Sunday, November 7, 2010

Ohio, Indiana, and Intimations of Winter

..........Yup.   As we drove through Ohio on the way to Indiana, it started to snow.  So we called the studio to find out how everything was going and to say, "Hey it's snowing here!" and Katie said, "Hey it's snowing here!"  So I guess winter is coming whether I want it to come or not.  Mind you, I despise warm weather.  I'm one of those people who has to have a fan in the bedroom every day of the year.  (Poor Larry).  And because I'm from Minnesota, I think much more kindly on prospects of winter than many people do.  I remember, to give one example, how people went door to door in Worthington, Minnesota, with a Folger's coffee can to gather money for families who couldn't pay the heat bill.  I vividly recall squads of neighbors helping one another with massive, truly daunting snow removal challenges -- with snowbanks at corners so tall that car owners had to put flags on their aerials in order to be seen while driving.  I also fondly remember the long, languid evenings at the fireside with nothing but one another.   We didn't have a TV for a long, long time, and when it came, it was an old, used Edison........too small to be all-consuming.  We talked to one another; we helped with one another's paper routes in mid-winter, we laughed our heads off when we ran out of groceries and had to put water on the Wheaties.  And so, in many respects, winter was an opportunity for engagement and learning and love, not a burden.     

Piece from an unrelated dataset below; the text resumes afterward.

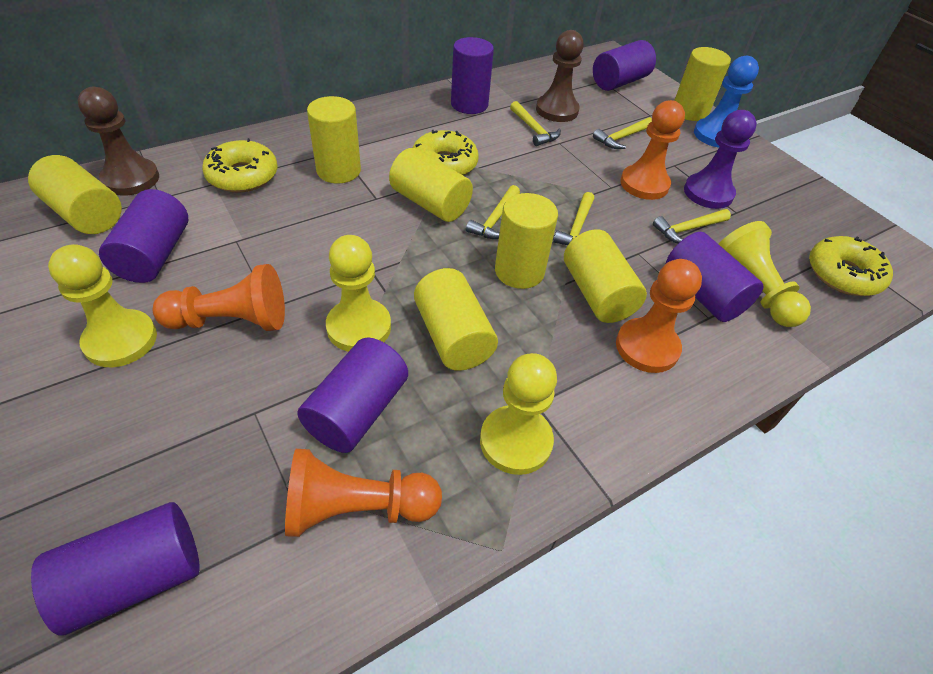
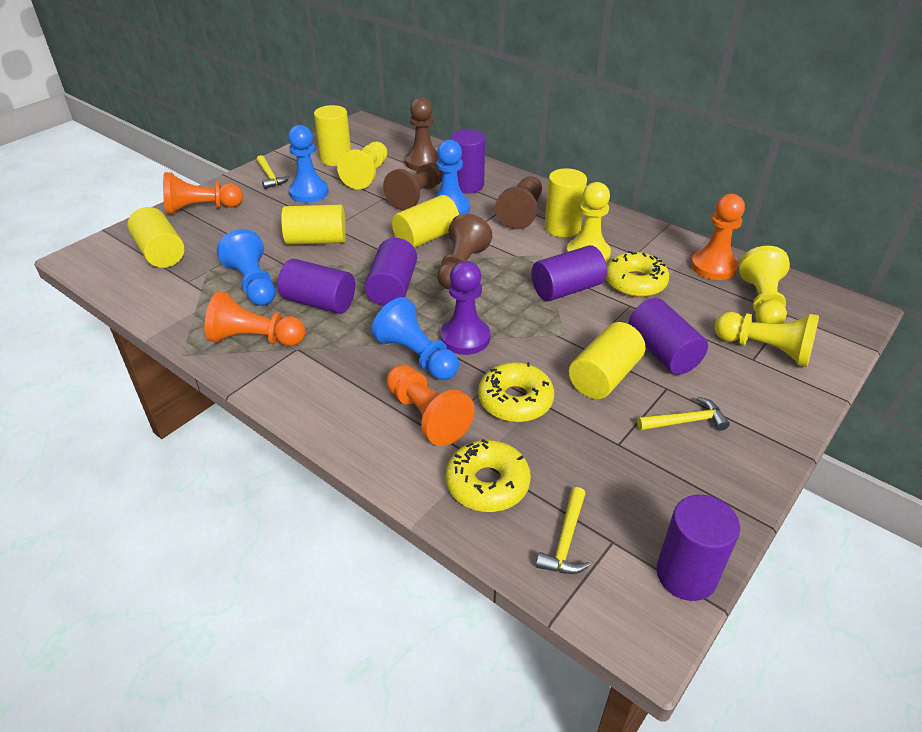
blue pawn: 1 -> 4
brown pawn: 2 -> 4
yellow cylinder: 7 -> 6
yellow hammer: 5 -> 3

But, still, it's better to be able to walk down the street, to sit on the deck, to be able to go to a lake and roll up the jeans and wade.  My main objection to summer, in fact, is not the opportunities for movement it offers, but the heat, the decreased productivity, the suffocating miasma in the big stucco house that can only be cut with big fans and, yes, air conditioning.  Intolerance of heat, in fact, has increased as I age.  It's so much harder to get cool than to get warm.   But what do you expect from a Minnesotan?  No lover of year-round heat ever spent more than a few years in Minneapolis -- a city, by the way, that has adapted almost perfectly to cold.  University students can move from builcing to building in shirt sleeves all winter long -- there's a tunnel system! -- and shoppers in downtown Minneapolis can do the same thing through a series of above-ground tunnels (can you describe a glass tube connecting one building to another as a tunnel?).  Snowplows move like a well-disciplined army to clear every street in record time -- and, mind you, they're at work DURING the blizzard, not just afterward.  Detroiters, by contrast, seem to be in denial ("Are we really in the temperate zone?"), throwing salt at snowbanks.  How stupid is that?   Salty slush in the place of snowbanks.

So we went on our trip to Ohio and Indiana.  It was fun, and of course we found oodles of really wondrous vintage buttons.   I also found scads of vintage crocheted doilies that I'm going to use to create lush, frilly necklines on a series of crocheted sweaters, should I live long enough.

But more later, when I have pictures.